This forum has been archived. All content is frozen. Please use KDE Discuss instead.

Poor performance solving sparse linear system of equations

Tags: None
(comma "," separated)
rmoraes
Registered Member
Posts
28
Karma
0
Hello everyone,

I am trying to solve a linear system A.x=b where A is a 2x2 block hepta-diagonal (sparse) matrix with the following dimensions:

Number of Columns = Number of Rows = 37106
Number of Non-Zeros: 491116

First I tried to solve the system using a direct solver (after all, it is not a huge system...), the SparseLU, as follows

Code: Select all
            Eigen::SparseMatrix<double> A(n,n);
            Eigen::SparseMatrix<double> rhs(n,1);
            A.reserve(Eigen::VectorXi::Constant(n, 15));
            // Matrix A and rhs are filled using .coeffRef(...) method. No performance issues here...
            A.makeCompressed();
            rhs.makeCompressed();
            Eigen::SparseLU<Eigen::SparseMatrix<double>> solver;
            solver.analyzePattern(A);
            solver.factorize(A);
            solver.solve(rhs);


The SparseLU solver is taking more than 10s to solve this system.

If I profile my code I see in the "Hot Path" that the method which is consuming most of the time is

Eigen::internal::sparselu_gemm<double,int>(int,int,int,double const *,int,double const *,int,double *,int)

Even if I try an iterative solver, e.g. ConjugateGradient or BiCGStab, the performance is not better. For instance, when I try the BiCGSTAB solver (with default preconditioner, but I also tried others) using the above code with the appropriate changes, it takes me more or less the same time as the SparseLU and the "Hot Path" shows me that the method which is consuming most of the time now is

Eigen::internal::sparse_time_dense_product_impl<class Eigen::SparseMatrix<double,0,int>,class Eigen::Matrix<double,-1,1,0,-1,1>,class Eigen::Matrix<double,-1,1,0,-1,1>,0,1>::run(class Eigen::SparseMatrix<double,0,int> const &,class Eigen::Matrix<double,-1,1,0,-1,1> const &,class Eigen::Matrix<double,-1,1,0,-1,1> &,double const &)

I am compiling my code using VS2010 and full optimization (/Ox).

The Eigen version I am using is the one provided by ggal in another post: https://bitbucket.org/eigen/eigen/get/3.2.zip.

Any help is very much appreciated!

Thanks!
User avatar
ggael
Moderator
Posts
3447
Karma
19
OS
10s for such a small problem is indeed a bit too much. For the rhs, you should rather use a dense VectorXd. There are only disadvantage in using a sparse matrix for it., though in your case the perf. should still be about the same.

To see what's going on, could you share your sparse matrix and the *dense* rhs using the instructions there: http://eigen.tuxfamily.org/dox-devel/gr ... tml#title7
rmoraes
Registered Member
Posts
28
Karma
0
Hi ggael,

Thanks for once again looking into one of my issues with Eigen.

I couldn't exactly understand what you meant by "share" since I could not find a way to upload a file here in the forum. So I sent you the file via e-mail.

And indeed, as you pointed out, changing to a dense vector did not have a noticeable effect on the performance of the code.

——

## Assigned task 1
From the records, copy the lines from the one with "Детские товары" up to and including the one with "Renault Scenic.". Leave out any pictures.

## Extracted entries
——

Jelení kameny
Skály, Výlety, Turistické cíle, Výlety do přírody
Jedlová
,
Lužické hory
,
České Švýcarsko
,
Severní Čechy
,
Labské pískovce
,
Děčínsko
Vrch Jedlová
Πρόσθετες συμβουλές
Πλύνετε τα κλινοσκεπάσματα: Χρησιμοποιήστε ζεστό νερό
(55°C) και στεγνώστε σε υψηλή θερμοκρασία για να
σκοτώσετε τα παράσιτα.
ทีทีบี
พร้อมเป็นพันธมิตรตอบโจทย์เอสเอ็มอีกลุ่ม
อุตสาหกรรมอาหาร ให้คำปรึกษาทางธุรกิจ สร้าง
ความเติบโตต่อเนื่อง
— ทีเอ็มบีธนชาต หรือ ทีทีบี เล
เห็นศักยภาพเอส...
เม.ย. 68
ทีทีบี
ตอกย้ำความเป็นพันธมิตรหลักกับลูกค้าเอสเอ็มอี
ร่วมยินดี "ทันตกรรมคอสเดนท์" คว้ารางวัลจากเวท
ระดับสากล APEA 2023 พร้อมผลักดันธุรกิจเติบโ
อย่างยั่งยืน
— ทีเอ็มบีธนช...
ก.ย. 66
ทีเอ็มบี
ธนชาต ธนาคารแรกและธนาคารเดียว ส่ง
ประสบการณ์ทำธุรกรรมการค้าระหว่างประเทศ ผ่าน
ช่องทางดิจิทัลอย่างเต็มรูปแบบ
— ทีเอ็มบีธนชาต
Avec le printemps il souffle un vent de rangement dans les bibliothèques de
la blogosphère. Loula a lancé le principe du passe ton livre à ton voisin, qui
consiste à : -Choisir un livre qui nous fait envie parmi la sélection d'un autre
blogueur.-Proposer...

——

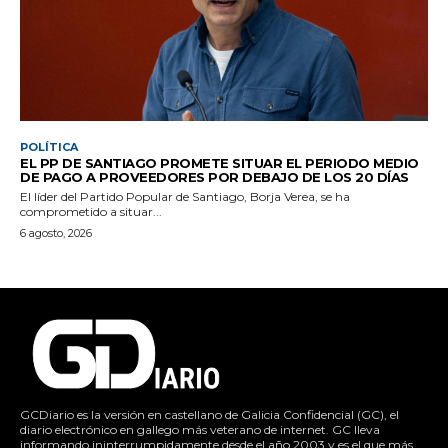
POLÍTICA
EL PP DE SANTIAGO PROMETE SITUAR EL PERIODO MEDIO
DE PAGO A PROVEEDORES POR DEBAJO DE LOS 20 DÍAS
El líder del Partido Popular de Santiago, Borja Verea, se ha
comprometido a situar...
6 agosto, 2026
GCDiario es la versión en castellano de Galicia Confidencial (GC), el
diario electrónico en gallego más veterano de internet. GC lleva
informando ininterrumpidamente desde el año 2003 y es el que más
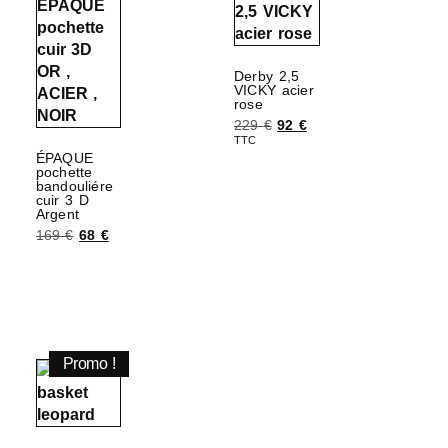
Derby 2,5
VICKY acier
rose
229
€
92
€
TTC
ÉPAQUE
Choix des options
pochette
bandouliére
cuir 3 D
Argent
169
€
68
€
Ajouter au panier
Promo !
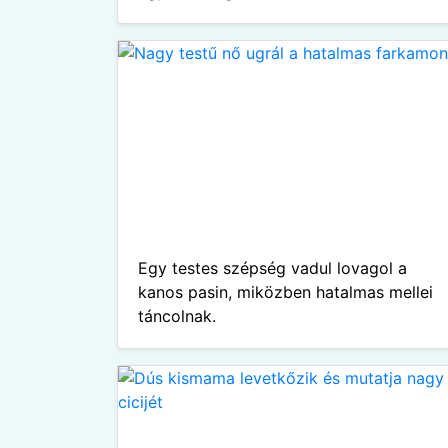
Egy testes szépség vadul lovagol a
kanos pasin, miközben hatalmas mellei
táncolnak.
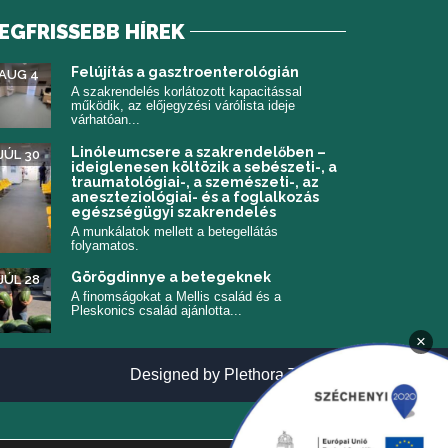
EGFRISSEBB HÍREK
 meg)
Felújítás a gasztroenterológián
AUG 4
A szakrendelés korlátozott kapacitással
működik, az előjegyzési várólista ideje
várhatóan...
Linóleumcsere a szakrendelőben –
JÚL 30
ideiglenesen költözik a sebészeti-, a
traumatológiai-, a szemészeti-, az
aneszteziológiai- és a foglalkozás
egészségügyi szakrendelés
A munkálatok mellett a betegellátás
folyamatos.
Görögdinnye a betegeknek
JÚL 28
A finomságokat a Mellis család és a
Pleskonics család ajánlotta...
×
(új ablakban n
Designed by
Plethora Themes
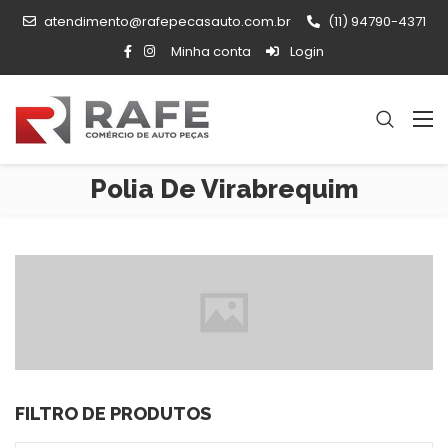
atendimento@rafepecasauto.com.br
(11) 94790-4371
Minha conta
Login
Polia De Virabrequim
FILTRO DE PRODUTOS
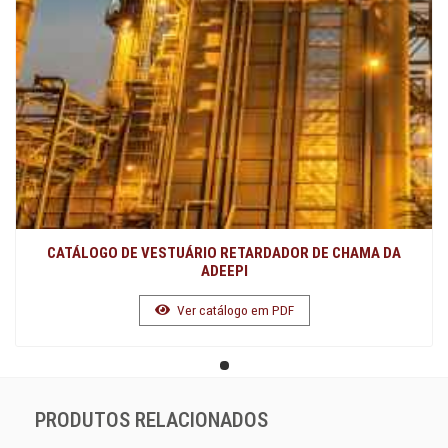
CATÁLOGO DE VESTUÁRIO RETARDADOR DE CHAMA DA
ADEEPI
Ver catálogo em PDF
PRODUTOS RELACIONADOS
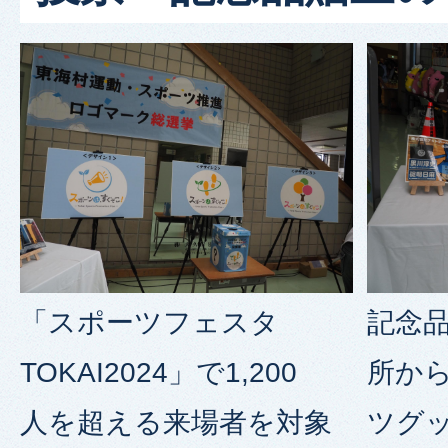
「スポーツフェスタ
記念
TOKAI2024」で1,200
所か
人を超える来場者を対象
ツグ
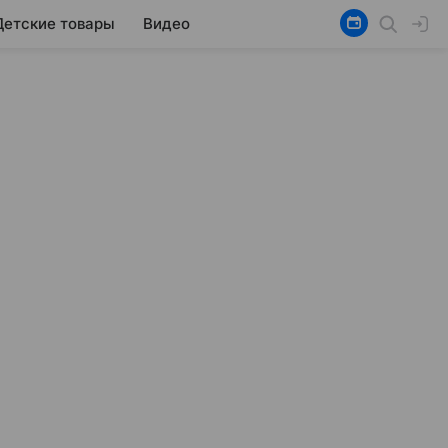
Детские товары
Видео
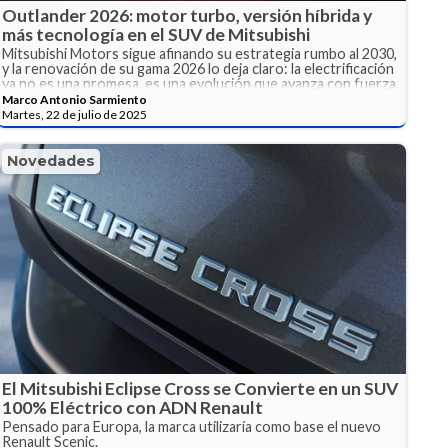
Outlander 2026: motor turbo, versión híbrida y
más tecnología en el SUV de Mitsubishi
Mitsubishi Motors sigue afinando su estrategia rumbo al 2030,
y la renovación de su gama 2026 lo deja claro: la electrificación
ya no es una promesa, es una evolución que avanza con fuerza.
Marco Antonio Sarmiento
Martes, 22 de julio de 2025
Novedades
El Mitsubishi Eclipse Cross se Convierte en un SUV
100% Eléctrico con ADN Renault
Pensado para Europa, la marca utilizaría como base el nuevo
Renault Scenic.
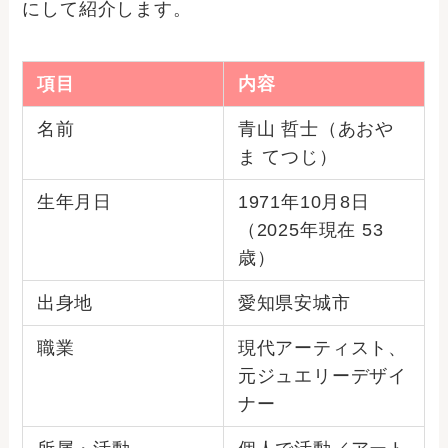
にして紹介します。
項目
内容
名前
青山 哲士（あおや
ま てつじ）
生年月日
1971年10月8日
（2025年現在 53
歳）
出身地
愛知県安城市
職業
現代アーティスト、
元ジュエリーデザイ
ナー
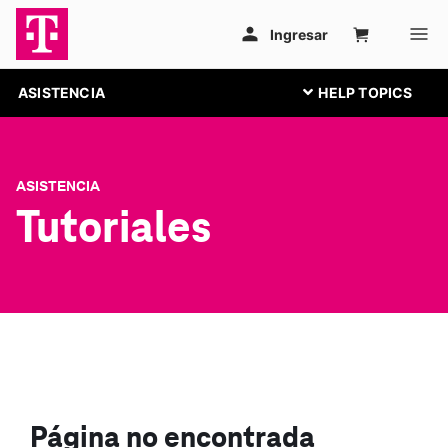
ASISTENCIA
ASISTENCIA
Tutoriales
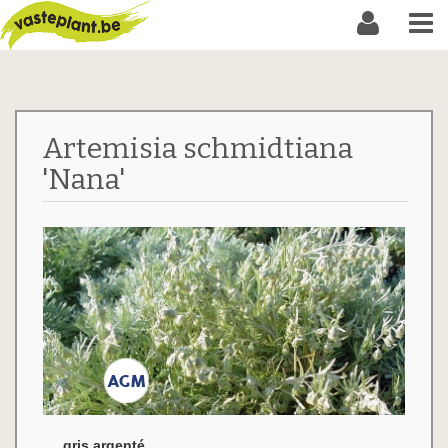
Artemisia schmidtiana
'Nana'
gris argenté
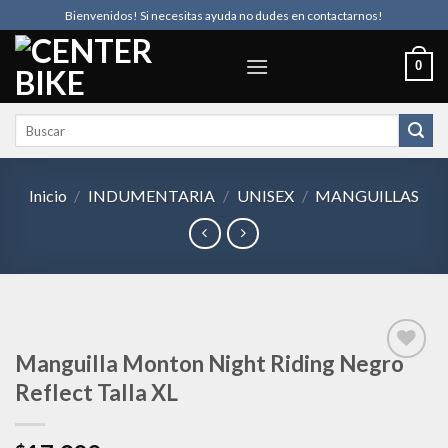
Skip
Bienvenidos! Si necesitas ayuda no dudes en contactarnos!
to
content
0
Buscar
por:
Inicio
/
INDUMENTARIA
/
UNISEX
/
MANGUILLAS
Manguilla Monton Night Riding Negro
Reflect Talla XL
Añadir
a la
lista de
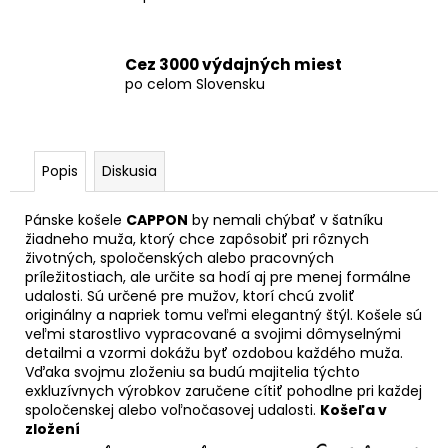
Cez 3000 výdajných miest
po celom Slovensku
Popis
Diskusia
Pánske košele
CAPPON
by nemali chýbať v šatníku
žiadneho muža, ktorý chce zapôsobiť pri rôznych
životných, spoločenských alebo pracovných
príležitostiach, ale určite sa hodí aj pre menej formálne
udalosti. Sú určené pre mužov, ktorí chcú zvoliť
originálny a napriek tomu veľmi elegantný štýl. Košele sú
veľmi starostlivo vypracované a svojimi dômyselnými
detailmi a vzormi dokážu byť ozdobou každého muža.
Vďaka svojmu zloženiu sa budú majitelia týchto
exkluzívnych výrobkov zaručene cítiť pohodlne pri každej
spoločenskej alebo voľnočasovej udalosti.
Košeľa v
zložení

——

## Assigned task 2
Pick up the forum thread on slow sparse linear system solving in Eigen at the point where it stops, and continue it.

## Your response 1
Детские товары
Видео
Outlander 2026: motor turbo, versión híbrida y
más tecnología en el SUV de Mitsubishi
Mitsubishi Motors sigue afinando su estrategia rumbo al 2030,
y la renovación de su gama 2026 lo deja claro: la electrificación
ya no es una promesa, es una evolución que avanza con fuerza.
Marco Antonio Sarmiento
Martes, 22 de julio de 2025
Novedades
El Mitsubishi Eclipse Cross se Convierte en un SUV
100% Eléctrico con ADN Renault
Pensado para Europa, la marca utilizaría como base el nuevo
Renault Scenic.

## Your response 2
tienhung
Registered Member
Posts
29
Karma
0
Based on my experience, the performance of sparse direct solvers strongly depends on the structure of the lhs matrix. Have you check whether it is symmetric or, even better, positive definite? Maybe your sparse matrices are Ill-conditioned?
In case the .mtx files are big, you can upload them somewhere (dropbox, googledriver, ...) and put the links here.
rmoraes
Registered Member
Posts
28
Karma
0
Indeed, the matrix structure plays a major role in the performance of direct solvers. However, also based on my experience, and regardless the structure of the system I am now solving, the tests I performed with Eigen solvers, either direct or iterative, indicate that the solvers are performing considerably slower than others I have had access in the past. Actually, my experience is with thirdparty softwares that are able to solve the very same problem in a much faster fashion. And I believe ggael is also with the same impression that Eigen should perform better.

Although the .mtx files are not huge, I couldn't find a way to upload them directly to this post - what would be the ideal solution (Please let me know if there is a way!). However I liked your idea of having the files shared via a virtual drive. Follows the link to GoogleDrive:

https://drive.google.com/file/d/0ByElDQ ... sp=sharing
User avatar
ggael
Moderator
Posts
3447
Karma
19
OS
SparseLU seems to be the best choice for your pb, here it takes about 2.7s on a laptop i7@2.6GHz using either clang or gcc. Given the structure of your pb, a multi-frontal LU as in UMFPACK will be faster than SparseLU (0.7s). You can use UMFPACK through Eigen::UmfPackLU<> solver, but you need to compile and link to suitesparse....
rmoraes
Registered Member
Posts
28
Karma
0
After the times encountered running the linear system I provided, I ran my code again, but now with some timers around some specific steps of the solution process. Then I was able to realize that the factorization step is the one consuming most of the time: 10s!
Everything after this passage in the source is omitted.